Segment Open

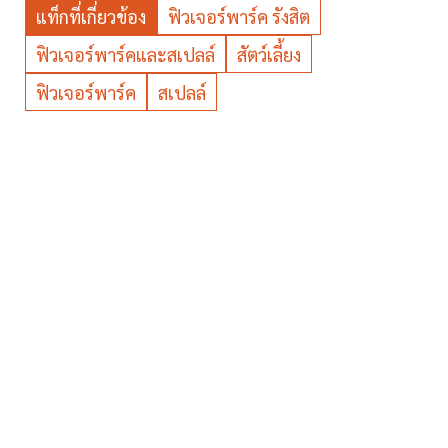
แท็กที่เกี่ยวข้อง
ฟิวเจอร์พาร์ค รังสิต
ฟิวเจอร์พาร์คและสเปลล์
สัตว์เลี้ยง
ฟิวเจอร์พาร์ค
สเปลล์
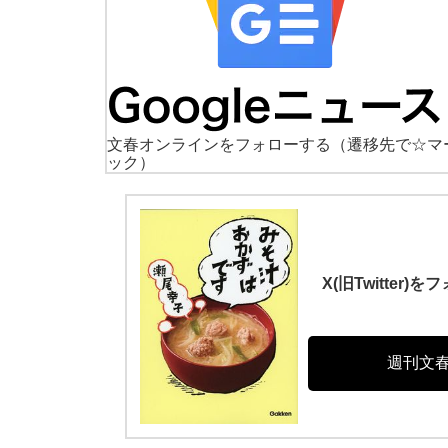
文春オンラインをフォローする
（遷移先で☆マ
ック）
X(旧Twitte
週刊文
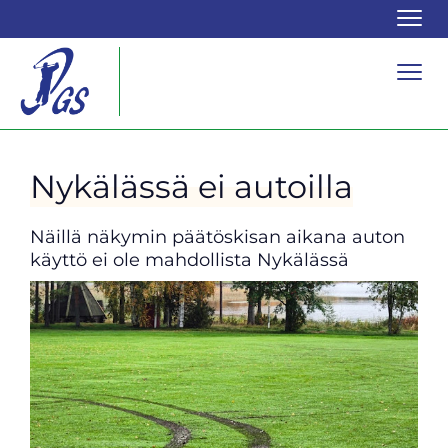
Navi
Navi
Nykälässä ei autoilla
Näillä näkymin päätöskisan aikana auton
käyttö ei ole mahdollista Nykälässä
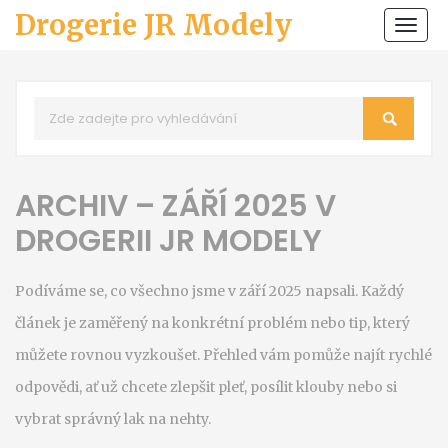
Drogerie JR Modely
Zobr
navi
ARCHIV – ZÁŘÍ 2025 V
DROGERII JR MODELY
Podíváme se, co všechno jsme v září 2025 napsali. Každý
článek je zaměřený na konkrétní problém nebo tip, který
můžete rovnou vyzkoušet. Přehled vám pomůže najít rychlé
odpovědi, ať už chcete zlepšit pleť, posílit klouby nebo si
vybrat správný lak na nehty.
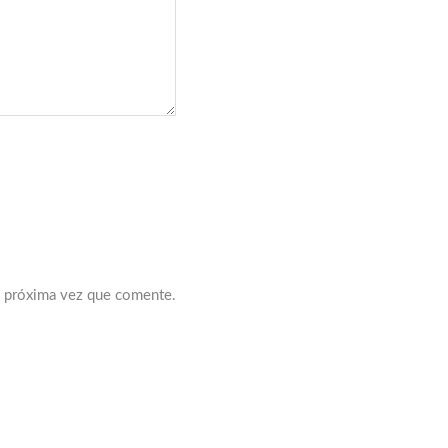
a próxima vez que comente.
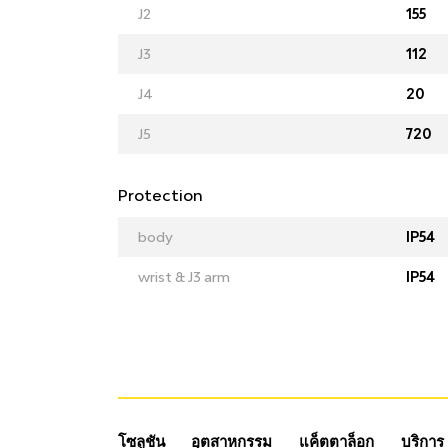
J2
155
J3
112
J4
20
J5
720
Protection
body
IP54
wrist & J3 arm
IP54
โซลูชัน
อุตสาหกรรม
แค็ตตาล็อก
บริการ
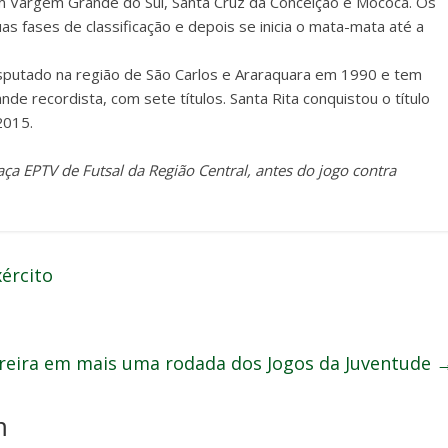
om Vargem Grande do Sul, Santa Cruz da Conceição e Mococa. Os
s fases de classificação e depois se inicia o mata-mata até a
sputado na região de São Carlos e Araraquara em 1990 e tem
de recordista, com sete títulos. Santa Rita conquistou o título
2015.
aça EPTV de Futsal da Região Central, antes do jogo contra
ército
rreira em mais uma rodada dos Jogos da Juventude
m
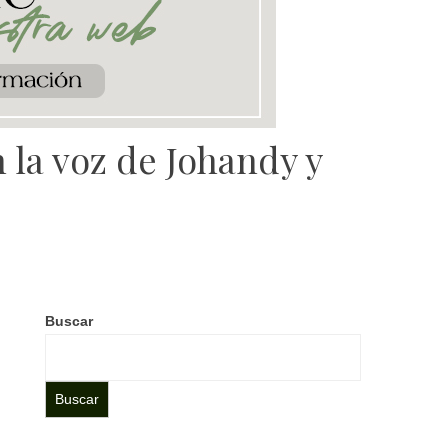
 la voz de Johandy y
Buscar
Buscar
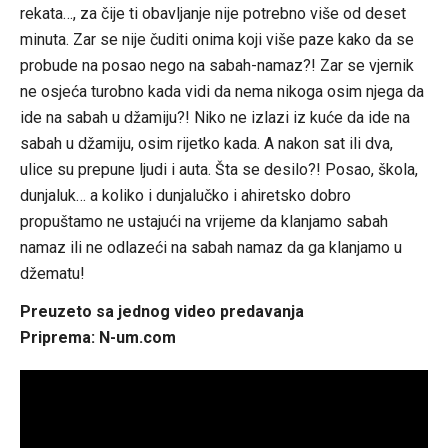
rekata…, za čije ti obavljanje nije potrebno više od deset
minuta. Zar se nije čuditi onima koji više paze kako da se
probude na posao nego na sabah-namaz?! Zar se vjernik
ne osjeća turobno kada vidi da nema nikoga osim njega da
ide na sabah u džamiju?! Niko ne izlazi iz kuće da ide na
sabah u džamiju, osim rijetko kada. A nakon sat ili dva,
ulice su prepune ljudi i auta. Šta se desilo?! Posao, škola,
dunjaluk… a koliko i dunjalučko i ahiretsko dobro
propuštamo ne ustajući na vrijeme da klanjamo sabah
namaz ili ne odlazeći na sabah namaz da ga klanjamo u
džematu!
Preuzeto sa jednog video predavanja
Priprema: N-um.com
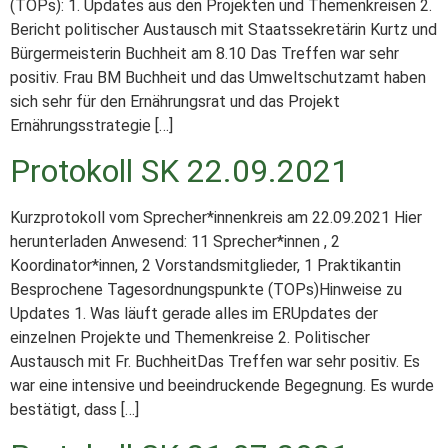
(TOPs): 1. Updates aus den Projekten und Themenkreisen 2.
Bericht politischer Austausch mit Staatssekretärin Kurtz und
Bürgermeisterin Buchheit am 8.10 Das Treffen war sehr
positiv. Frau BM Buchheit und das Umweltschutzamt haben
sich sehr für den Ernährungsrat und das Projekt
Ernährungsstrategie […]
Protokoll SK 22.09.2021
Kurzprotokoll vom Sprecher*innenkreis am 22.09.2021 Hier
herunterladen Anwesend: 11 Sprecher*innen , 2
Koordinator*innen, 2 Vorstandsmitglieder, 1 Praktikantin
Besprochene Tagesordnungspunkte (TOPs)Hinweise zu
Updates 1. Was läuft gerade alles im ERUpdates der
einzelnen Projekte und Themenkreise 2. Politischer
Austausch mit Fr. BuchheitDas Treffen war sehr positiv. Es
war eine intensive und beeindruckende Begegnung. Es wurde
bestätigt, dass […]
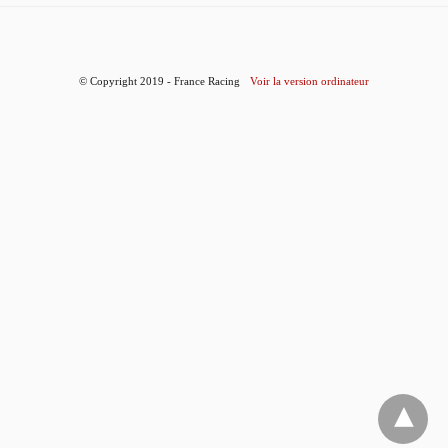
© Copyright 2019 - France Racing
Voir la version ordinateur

Segment Closed

*EXERCISE DESCRIPTION*
Swap every "Buscar" in the listing above for "Search" and give the text back with nothing else changed. Leave out the pictures.

*ANSWER BELOW*
แท็กที่เกี่ยวข้อง
ฟิวเจอร์พาร์ค รังสิต
ฟิวเจอร์พาร์คและสเปลล์
สัตว์เลี้ยง
ฟิวเจอร์พาร์ค
สเปลล์
文春オンラインをフォローする
（遷移先で☆マ
ック）
X(旧Twitte
週刊文
Navi
Navi
Nykälässä ei autoilla
Näillä näkymin päätöskisan aikana auton
käyttö ei ole mahdollista Nykälässä
Drogerie JR Modely
Zobr
navi
ARCHIV – ZÁŘÍ 2025 V
DROGERII JR MODELY
Podíváme se, co všechno jsme v září 2025 napsali. Každý
článek je zaměřený na konkrétní problém nebo tip, který
můžete rovnou vyzkoušet. Přehled vám pomůže najít rychlé
odpovědi, ať už chcete zlepšit pleť, posílit klouby nebo si
vybrat správný lak na nehty.
a próxima vez que comente.
J2
155
J3
112
J4
20
J5
720
Protection
body
IP54
wrist & J3 arm
IP54
โซลูชัน
อุตสาหกรรม
แค็ตตาล็อก
บริการ
om Vargem Grande do Sul, Santa Cruz da Conceição e Mococa. Os
s fases de classificação e depois se inicia o mata-mata até a
sputado na região de São Carlos e Araraquara em 1990 e tem
de recordista, com sete títulos. Santa Rita conquistou o título
2015.
aça EPTV de Futsal da Região Central, antes do jogo contra
ército
rreira em mais uma rodada dos Jogos da Juventude
m
 la voz de Johandy y
Search
Search
rekata…, za čije ti obavljanje nije potrebno više od deset
minuta. Zar se nije čuditi onima koji više paze kako da se
probude na posao nego na sabah-namaz?! Zar se vjernik
ne osjeća turobno kada vidi da nema nikoga osim njega da
ide na sabah u džamiju?! Niko ne izlazi iz kuće da ide na
sabah u džamiju, osim rijetko kada. A nakon sat ili dva,
ulice su prepune ljudi i auta. Šta se desilo?! Posao, škola,
dunjaluk… a koliko i dunjalučko i ahiretsko dobro
propuštamo ne ustajući na vrijeme da klanjamo sabah
namaz ili ne odlazeći na sabah namaz da ga klanjamo u
džematu!
Preuzeto sa jednog video predavanja
Priprema: N-um.com
(TOPs): 1. Updates aus den Projekten und Themenkreisen 2.
Bericht politischer Austausch mit Staatssekretärin Kurtz und
Bürgermeisterin Buchheit am 8.10 Das Treffen war sehr
positiv. Frau BM Buchheit und das Umweltschutzamt haben
sich sehr für den Ernährungsrat und das Projekt
Ernährungsstrategie […]
Protokoll SK 22.09.2021
Kurzprotokoll vom Sprecher*innenkreis am 22.09.2021 Hier
herunterladen Anwesend: 11 Sprecher*innen , 2
Koordinator*innen, 2 Vorstandsmitglieder, 1 Praktikantin
Besprochene Tagesordnungspunkte (TOPs)Hinweise zu
Updates 1. Was läuft gerade alles im ERUpdates der
einzelnen Projekte und Themenkreise 2. Politischer
Austausch mit Fr. BuchheitDas Treffen war sehr positiv. Es
war eine intensive und beeindruckende Begegnung. Es wurde
bestätigt, dass […]
© Copyright 2019 - France Racing
Voir la version ordinateur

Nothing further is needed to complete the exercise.